Esthétique
«Je sais bien que plusieurs Voyages peuvent être taxés d’exagération; mais ce ne sont guère les Voyages de notre siècle: ceux-là furent écrits dans ces tems grossiers où les Sciences étaient si peu répandues, que l’on pouvait faire croire à un Public ignorant les bornes du possible, tout ce qu’enfantait une imagination déréglée. Aujourd’hui, un Voyageur n’en impose plus sur des choses de quelqu’importance; il ne pourrait tromper que des hommes sans lumières, et qui conséquemment ne les liraient pas. Depuis qu’on ne peut plus faire de Romans sur les Contrées nouvelles, parce qu’on connaît le cadre de tout ce qu’on y peut trouver, la réputation des Voyageurs aurait dû se rétablir; mais, par une vieille habitude qui fait confondre les Médecins avec les Charlatans, et les Gens de loi avec des Chicaneurs, on ne revient pas sur leur compte: l’on s’appuie, pour les condamner, des contradictions qu’on prétend trouver dans les Ouvrages de ceux qui ont visité les mêmes Pays.

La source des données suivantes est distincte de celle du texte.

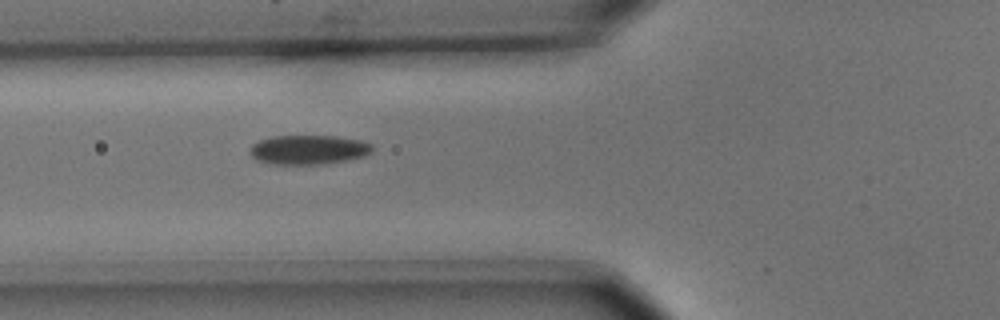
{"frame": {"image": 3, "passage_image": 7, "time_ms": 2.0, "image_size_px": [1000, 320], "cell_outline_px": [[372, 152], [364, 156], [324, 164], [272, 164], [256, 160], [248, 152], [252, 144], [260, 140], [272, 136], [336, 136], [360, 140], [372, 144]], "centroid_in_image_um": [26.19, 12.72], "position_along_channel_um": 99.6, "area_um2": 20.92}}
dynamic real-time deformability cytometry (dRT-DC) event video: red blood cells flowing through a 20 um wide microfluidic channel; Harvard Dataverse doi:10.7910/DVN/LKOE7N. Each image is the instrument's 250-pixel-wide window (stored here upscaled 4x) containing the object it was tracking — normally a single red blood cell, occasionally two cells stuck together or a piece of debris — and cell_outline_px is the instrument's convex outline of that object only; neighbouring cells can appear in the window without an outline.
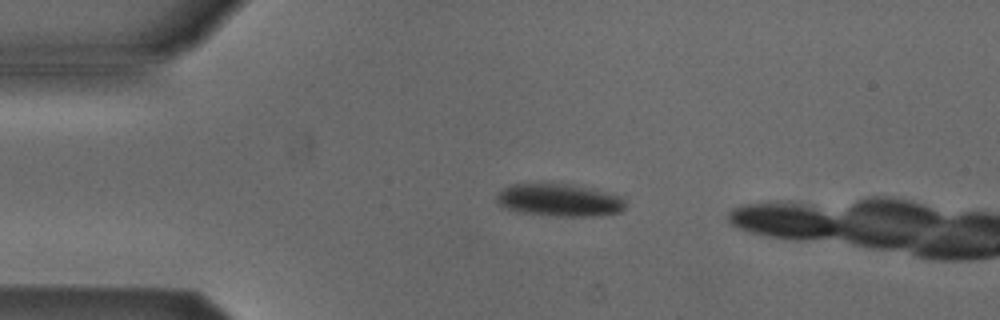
{"species": "Egyptian fruit bat (a non-hibernating species)", "species_latin": "Rousettus aegyptiacus", "temperature_condition": "cold", "stored_images_in_passage": 3, "camera_frame_rate_fps": 3000, "um_per_image_px": 0.085, "animal": {"sex": "male"}, "frame": {"image": 1, "passage_image": 2, "time_ms": 1.0, "image_size_px": [1000, 320], "cell_outline_px": [[624, 208], [620, 212], [600, 216], [552, 216], [516, 212], [496, 204], [496, 196], [504, 188], [512, 184], [572, 184], [624, 196]], "centroid_in_image_um": [47.54, 17.02], "position_along_channel_um": 37.5, "area_um2": 24.62}}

En effet, c’est une chose remarquable, que nous ayons souvent, sur les mêmes lieux, des rapports peu semblables. On en conclut généralement qu’un seul a pu dire vrai, et que tous les autres induisent en erreur. Tant de circonstances différentes peuvent tout changer dans un Pays et dans le caractère de ses habitans! Il y a tant de manières de voir! Quand il s’agit d’une vaste Contrée, ses Productions et les Mœurs de ceux qui y vivent changent tellement, même à de petites distances, qu’un bon esprit, se gardant de prononcer précipitamment, doit être prêt à adopter jusqu’aux contradictions apparentes qui existent entre des relations dont le reste paraît mériter quelque confiance. Mille autres difficultés se présentent au Voyageur, lorsqu’après avoir surmonté bien des obstacles, il revient publier le résultat de ses Découvertes: sans les exposer ici, je remarquerai seulement que la plus gênante de toutes est la nécessité où l’Auteur se trouve sans cesse de parler de lui. Le JE est haïssable, écrivait Montaigne; il blesse le Lecteur. Cette considération seule m’a retenu pendant long-tems; je ne savais si je devais donner au Public un Ouvrage terminé depuis deux ans, et où j’étais souvent obligé de parler de moi»(I/VIII-XI).
«Chacun, selon son goût, recherche dans un Voyage écrit ce qui peut lui plaire: l’un ne veut que des Aventures; l’autre de l’Histoire Naturelle; celui-ci ne pense qu’à des gissemens de terre, celui-là à des rumbs de vent et à des Observations nautiques; ce qui intéresse l’un, ennuie généralement les autres. Il est donc impossible de plaire à tout le monde, et l’Auteur de cet Ouvrage ne cherche rien d’impossible: il veut seulement s’acquitter d’un devoir. Envoyé par le Gouvernement, il lui a dû compte de ce qu’il a cherché à faire pour le progrès des Sciences. [...] Il s’est surtout appesanti sur ce dont les Collections qu’il a rapportées ne pouvaient donner d’idée; les grands effets de la Nature. Convaincu qu’un Voyageur ne doit que voir, il n’a jamais émis une opinion positive. Il a rapporté des Faits, écrit ses doutes, et s’en est référé au jugement des Savans qui le liront. [...], il n’a que peu ou point consulté d’Auteurs, pour s’étayer de leur autorité dans quelques cas. Il pense que le luxe des citations doit être réservé pour des Ouvrages d’une autre nature que celui-ci, et où j’ai vu n’est pas une preuve suffisante. Pour ne point fatiguer le Lecteur par des descriptions arides, il a renvoyé en notes tout ce qui est purement scientifique; [...]»(I/XIII-XIV).
«J’ai toujours pensé qu’un voyageur doit, dans ses dessins, sacrifier l’agréable au vrai, et ne point chercher à embellir la nature sous quelque forme baroque qu’elle se présente. Au lieu de corriger ce qui ne semble pas faire un bon effet, il faut au contraire le faire sentir; et, si l’on peut parler ainsi, c’est le portrait des pays que les voyageurs doivent s’attacher à rendre fidèlement»(I/81).
«Ce serait peut-être ici l’occasion de décrire une horrible tempête; de représenter le ciel humide et obscurci, menacé par des vagues que soulèvent les vents; de peindre le navire tour-à-tour précipité dans une vallée ténébreuse, voisine des derniers gouffres de l’Océan, ou subitement élevé sur une montagne mugissante qui s’écroule bientôt en écume. Pour rendre le tableau effrayant, je n’aurais pas besoin d’ajouter à celui dont nous faisions partie; mais j’en supprimerai la description. Depuis que les moindres voyages et tous les romans peignent des tempêtes, elles sont devenues lieux communs. Au reste, une marine, où Vernet représente le ciel nébuleux et la mer irritée, donne une idée bien plus juste du courroux de Neptune que tout ce qu’on en a jamais dit»(I/148-149).
«Un voyageur n’est pas un historien; [...]»(I/170).
«Le détail des préparatifs pourra paraître minutieux à certaines personnes; mais comme j’écris pour les naturalistes qui voudront voyager après nous dans les mêmes lieux, ils pourront se trouver fort bien de mes avis»(I/292).